* [PROBLEM REQUIREMENTS]: The lines below should be written out again in full, exactly as they are.

* [RECORDS FOR THIS TASK]:
= = = = =
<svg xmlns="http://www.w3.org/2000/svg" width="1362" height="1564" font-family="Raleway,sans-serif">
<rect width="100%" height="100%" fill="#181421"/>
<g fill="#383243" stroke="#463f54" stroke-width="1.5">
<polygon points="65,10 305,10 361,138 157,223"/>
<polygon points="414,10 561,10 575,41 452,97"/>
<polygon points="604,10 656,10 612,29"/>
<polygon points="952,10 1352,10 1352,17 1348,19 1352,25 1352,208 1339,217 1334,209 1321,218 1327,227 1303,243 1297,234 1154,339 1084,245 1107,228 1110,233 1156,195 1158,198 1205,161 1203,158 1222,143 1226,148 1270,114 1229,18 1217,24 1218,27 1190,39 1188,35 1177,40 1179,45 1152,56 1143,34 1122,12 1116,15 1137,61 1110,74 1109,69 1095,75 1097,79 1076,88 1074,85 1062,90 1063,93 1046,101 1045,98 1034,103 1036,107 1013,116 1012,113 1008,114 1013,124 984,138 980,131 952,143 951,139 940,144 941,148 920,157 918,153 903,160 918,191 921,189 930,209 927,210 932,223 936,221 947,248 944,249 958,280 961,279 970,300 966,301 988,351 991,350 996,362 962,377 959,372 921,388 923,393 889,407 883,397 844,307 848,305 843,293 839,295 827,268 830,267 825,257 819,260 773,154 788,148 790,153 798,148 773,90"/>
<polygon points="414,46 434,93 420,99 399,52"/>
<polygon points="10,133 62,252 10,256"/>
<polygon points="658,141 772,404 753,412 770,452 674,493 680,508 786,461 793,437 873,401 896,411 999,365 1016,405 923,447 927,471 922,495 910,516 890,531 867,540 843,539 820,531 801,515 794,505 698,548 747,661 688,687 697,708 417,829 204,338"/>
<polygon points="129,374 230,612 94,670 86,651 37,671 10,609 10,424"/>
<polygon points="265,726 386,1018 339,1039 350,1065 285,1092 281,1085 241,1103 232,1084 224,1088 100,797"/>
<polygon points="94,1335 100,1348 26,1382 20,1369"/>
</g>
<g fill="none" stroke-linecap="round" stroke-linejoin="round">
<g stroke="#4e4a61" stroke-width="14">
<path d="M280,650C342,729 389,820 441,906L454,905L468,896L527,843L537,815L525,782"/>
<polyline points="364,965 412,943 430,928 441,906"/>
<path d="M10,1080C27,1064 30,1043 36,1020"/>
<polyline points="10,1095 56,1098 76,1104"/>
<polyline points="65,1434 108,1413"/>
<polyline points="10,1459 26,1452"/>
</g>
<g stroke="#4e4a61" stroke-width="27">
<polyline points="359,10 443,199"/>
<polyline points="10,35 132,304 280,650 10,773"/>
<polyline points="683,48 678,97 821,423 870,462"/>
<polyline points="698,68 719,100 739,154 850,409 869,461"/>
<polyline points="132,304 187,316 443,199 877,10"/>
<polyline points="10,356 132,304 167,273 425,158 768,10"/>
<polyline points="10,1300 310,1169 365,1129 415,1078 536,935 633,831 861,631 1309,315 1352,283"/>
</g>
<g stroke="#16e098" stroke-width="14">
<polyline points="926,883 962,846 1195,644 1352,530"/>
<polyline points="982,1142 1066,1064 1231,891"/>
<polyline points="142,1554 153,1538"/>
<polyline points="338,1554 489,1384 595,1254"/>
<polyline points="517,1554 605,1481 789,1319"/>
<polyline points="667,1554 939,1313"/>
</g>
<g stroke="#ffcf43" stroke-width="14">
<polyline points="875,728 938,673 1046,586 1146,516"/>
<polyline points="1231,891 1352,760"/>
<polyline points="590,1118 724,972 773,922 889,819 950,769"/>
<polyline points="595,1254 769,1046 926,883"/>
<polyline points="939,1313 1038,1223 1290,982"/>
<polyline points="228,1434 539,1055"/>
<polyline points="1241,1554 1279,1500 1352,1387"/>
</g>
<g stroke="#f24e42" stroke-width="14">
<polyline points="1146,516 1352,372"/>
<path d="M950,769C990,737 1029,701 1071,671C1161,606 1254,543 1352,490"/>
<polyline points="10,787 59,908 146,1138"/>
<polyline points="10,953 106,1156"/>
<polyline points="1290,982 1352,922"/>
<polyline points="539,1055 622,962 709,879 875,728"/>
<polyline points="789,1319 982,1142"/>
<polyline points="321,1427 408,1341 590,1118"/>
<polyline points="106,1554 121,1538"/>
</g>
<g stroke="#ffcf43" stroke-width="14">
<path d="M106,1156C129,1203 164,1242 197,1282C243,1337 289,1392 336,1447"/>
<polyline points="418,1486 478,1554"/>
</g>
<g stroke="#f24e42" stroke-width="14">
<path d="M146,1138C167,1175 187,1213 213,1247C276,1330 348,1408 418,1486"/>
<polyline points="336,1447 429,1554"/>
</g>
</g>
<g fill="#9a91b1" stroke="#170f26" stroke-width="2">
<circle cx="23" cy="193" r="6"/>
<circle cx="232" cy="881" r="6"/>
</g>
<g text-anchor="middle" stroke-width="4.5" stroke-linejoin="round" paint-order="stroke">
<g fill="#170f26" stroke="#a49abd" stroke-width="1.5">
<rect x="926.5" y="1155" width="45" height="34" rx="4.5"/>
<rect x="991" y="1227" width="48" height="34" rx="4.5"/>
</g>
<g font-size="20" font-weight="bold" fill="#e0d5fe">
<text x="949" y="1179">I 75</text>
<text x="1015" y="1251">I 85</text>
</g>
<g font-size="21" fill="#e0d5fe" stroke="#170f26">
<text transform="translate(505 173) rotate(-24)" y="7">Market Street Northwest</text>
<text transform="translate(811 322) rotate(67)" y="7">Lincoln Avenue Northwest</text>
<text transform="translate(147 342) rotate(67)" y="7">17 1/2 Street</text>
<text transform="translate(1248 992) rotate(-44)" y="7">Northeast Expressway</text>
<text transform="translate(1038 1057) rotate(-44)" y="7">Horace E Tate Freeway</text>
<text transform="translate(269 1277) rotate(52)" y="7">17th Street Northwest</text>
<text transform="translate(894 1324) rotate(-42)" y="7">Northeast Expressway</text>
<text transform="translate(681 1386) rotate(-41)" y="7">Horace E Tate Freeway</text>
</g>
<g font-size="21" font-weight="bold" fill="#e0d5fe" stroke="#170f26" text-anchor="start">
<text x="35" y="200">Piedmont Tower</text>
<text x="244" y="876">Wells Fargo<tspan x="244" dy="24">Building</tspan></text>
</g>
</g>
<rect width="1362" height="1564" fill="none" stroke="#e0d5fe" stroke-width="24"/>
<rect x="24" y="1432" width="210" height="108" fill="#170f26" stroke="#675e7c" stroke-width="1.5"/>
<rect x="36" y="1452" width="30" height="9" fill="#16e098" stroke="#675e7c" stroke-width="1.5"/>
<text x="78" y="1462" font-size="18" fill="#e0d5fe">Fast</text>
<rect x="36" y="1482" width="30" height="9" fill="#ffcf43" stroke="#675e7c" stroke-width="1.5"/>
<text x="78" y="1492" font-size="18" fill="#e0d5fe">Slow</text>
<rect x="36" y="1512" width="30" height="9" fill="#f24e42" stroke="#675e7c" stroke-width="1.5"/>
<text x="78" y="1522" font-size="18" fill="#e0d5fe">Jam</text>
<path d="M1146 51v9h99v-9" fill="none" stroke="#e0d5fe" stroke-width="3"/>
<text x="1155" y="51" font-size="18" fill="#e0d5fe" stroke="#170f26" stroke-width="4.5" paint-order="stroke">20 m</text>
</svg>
= = = = =
* [WRITTEN ANSWER]:
<svg xmlns="http://www.w3.org/2000/svg" width="1362" height="1564" font-family="Raleway,sans-serif">
<rect width="100%" height="100%" fill="#181421"/>
<g fill="#383243" stroke="#463f54" stroke-width="1.5">
<polygon points="65,10 305,10 361,138 157,223"/>
<polygon points="414,10 561,10 575,41 452,97"/>
<polygon points="604,10 656,10 612,29"/>
<polygon points="952,10 1352,10 1352,17 1348,19 1352,25 1352,208 1339,217 1334,209 1321,218 1327,227 1303,243 1297,234 1154,339 1084,245 1107,228 1110,233 1156,195 1158,198 1205,161 1203,158 1222,143 1226,148 1270,114 1229,18 1217,24 1218,27 1190,39 1188,35 1177,40 1179,45 1152,56 1143,34 1122,12 1116,15 1137,61 1110,74 1109,69 1095,75 1097,79 1076,88 1074,85 1062,90 1063,93 1046,101 1045,98 1034,103 1036,107 1013,116 1012,113 1008,114 1013,124 984,138 980,131 952,143 951,139 940,144 941,148 920,157 918,153 903,160 918,191 921,189 930,209 927,210 932,223 936,221 947,248 944,249 958,280 961,279 970,300 966,301 988,351 991,350 996,362 962,377 959,372 921,388 923,393 889,407 883,397 844,307 848,305 843,293 839,295 827,268 830,267 825,257 819,260 773,154 788,148 790,153 798,148 773,90"/>
<polygon points="414,46 434,93 420,99 399,52"/>
<polygon points="10,133 62,252 10,256"/>
<polygon points="658,141 772,404 753,412 770,452 674,493 680,508 786,461 793,437 873,401 896,411 999,365 1016,405 923,447 927,471 922,495 910,516 890,531 867,540 843,539 820,531 801,515 794,505 698,548 747,661 688,687 697,708 417,829 204,338"/>
<polygon points="129,374 230,612 94,670 86,651 37,671 10,609 10,424"/>
<polygon points="265,726 386,1018 339,1039 350,1065 285,1092 281,1085 241,1103 232,1084 224,1088 100,797"/>
<polygon points="94,1335 100,1348 26,1382 20,1369"/>
</g>
<g fill="none" stroke-linecap="round" stroke-linejoin="round">
<g stroke="#4e4a61" stroke-width="14">
<path d="M280,650C342,729 389,820 441,906L454,905L468,896L527,843L537,815L525,782"/>
<polyline points="364,965 412,943 430,928 441,906"/>
<path d="M10,1080C27,1064 30,1043 36,1020"/>
<polyline points="10,1095 56,1098 76,1104"/>
<polyline points="65,1434 108,1413"/>
<polyline points="10,1459 26,1452"/>
</g>
<g stroke="#4e4a61" stroke-width="27">
<polyline points="359,10 443,199"/>
<polyline points="10,35 132,304 280,650 10,773"/>
<polyline points="683,48 678,97 821,423 870,462"/>
<polyline points="698,68 719,100 739,154 850,409 869,461"/>
<polyline points="132,304 187,316 443,199 877,10"/>
<polyline points="10,356 132,304 167,273 425,158 768,10"/>
<polyline points="10,1300 310,1169 365,1129 415,1078 536,935 633,831 861,631 1309,315 1352,283"/>
</g>
<g stroke="#16e098" stroke-width="14">
<polyline points="926,883 962,846 1195,644 1352,530"/>
<polyline points="982,1142 1066,1064 1231,891"/>
<polyline points="142,1554 153,1538"/>
<polyline points="338,1554 489,1384 595,1254"/>
<polyline points="517,1554 605,1481 789,1319"/>
<polyline points="667,1554 939,1313"/>
</g>
<g stroke="#ffcf43" stroke-width="14">
<polyline points="875,728 938,673 1046,586 1146,516"/>
<polyline points="1231,891 1352,760"/>
<polyline points="590,1118 724,972 773,922 889,819 950,769"/>
<polyline points="595,1254 769,1046 926,883"/>
<polyline points="939,1313 1038,1223 1290,982"/>
<polyline points="228,1434 539,1055"/>
<polyline points="1241,1554 1279,1500 1352,1387"/>
</g>
<g stroke="#f24e42" stroke-width="14">
<polyline points="1146,516 1352,372"/>
<path d="M950,769C990,737 1029,701 1071,671C1161,606 1254,543 1352,490"/>
<polyline points="10,787 59,908 146,1138"/>
<polyline points="10,953 106,1156"/>
<polyline points="1290,982 1352,922"/>
<polyline points="539,1055 622,962 709,879 875,728"/>
<polyline points="789,1319 982,1142"/>
<polyline points="321,1427 408,1341 590,1118"/>
<polyline points="106,1554 121,1538"/>
</g>
<g stroke="#ffcf43" stroke-width="14">
<path d="M106,1156C129,1203 164,1242 197,1282C243,1337 289,1392 336,1447"/>
<polyline points="418,1486 478,1554"/>
</g>
<g stroke="#f24e42" stroke-width="14">
<path d="M146,1138C167,1175 187,1213 213,1247C276,1330 348,1408 418,1486"/>
<polyline points="336,1447 429,1554"/>
</g>
</g>
<g fill="#9a91b1" stroke="#170f26" stroke-width="2">
<circle cx="23" cy="193" r="6"/>
<circle cx="232" cy="881" r="6"/>
</g>
<g text-anchor="middle" stroke-width="4.5" stroke-linejoin="round" paint-order="stroke">
<g fill="#170f26" stroke="#a49abd" stroke-width="1.5">
<rect x="926.5" y="1155" width="45" height="34" rx="4.5"/>
<rect x="991" y="1227" width="48" height="34" rx="4.5"/>
</g>
<g font-size="20" font-weight="bold" fill="#e0d5fe">
<text x="949" y="1179">I 75</text>
<text x="1015" y="1251">I 85</text>
</g>
<g font-size="21" fill="#e0d5fe" stroke="#170f26">
<text transform="translate(505 173) rotate(-24)" y="7">Market Street Northwest</text>
<text transform="translate(811 322) rotate(67)" y="7">Lincoln Avenue Northwest</text>
<text transform="translate(147 342) rotate(67)" y="7">17 1/2 Street</text>
<text transform="translate(1248 992) rotate(-44)" y="7">Northeast Expressway</text>
<text transform="translate(1038 1057) rotate(-44)" y="7">Horace E Tate Freeway</text>
<text transform="translate(269 1277) rotate(52)" y="7">17th Street Northwest</text>
<text transform="translate(894 1324) rotate(-42)" y="7">Northeast Expressway</text>
<text transform="translate(681 1386) rotate(-41)" y="7">Horace E Tate Freeway</text>
</g>
<g font-size="21" font-weight="bold" fill="#e0d5fe" stroke="#170f26" text-anchor="start">
<text x="35" y="200">Piedmont Tower</text>
<text x="244" y="876">Wells Fargo<tspan x="244" dy="24">Building</tspan></text>
</g>
</g>
<rect width="1362" height="1564" fill="none" stroke="#e0d5fe" stroke-width="24"/>
<rect x="24" y="1432" width="210" height="108" fill="#170f26" stroke="#675e7c" stroke-width="1.5"/>
<rect x="36" y="1452" width="30" height="9" fill="#16e098" stroke="#675e7c" stroke-width="1.5"/>
<text x="78" y="1462" font-size="18" fill="#e0d5fe">Fast</text>
<rect x="36" y="1482" width="30" height="9" fill="#ffcf43" stroke="#675e7c" stroke-width="1.5"/>
<text x="78" y="1492" font-size="18" fill="#e0d5fe">Slow</text>
<rect x="36" y="1512" width="30" height="9" fill="#f24e42" stroke="#675e7c" stroke-width="1.5"/>
<text x="78" y="1522" font-size="18" fill="#e0d5fe">Jam</text>
<path d="M1146 51v9h99v-9" fill="none" stroke="#e0d5fe" stroke-width="3"/>
<text x="1155" y="51" font-size="18" fill="#e0d5fe" stroke="#170f26" stroke-width="4.5" paint-order="stroke">20 m</text>
</svg>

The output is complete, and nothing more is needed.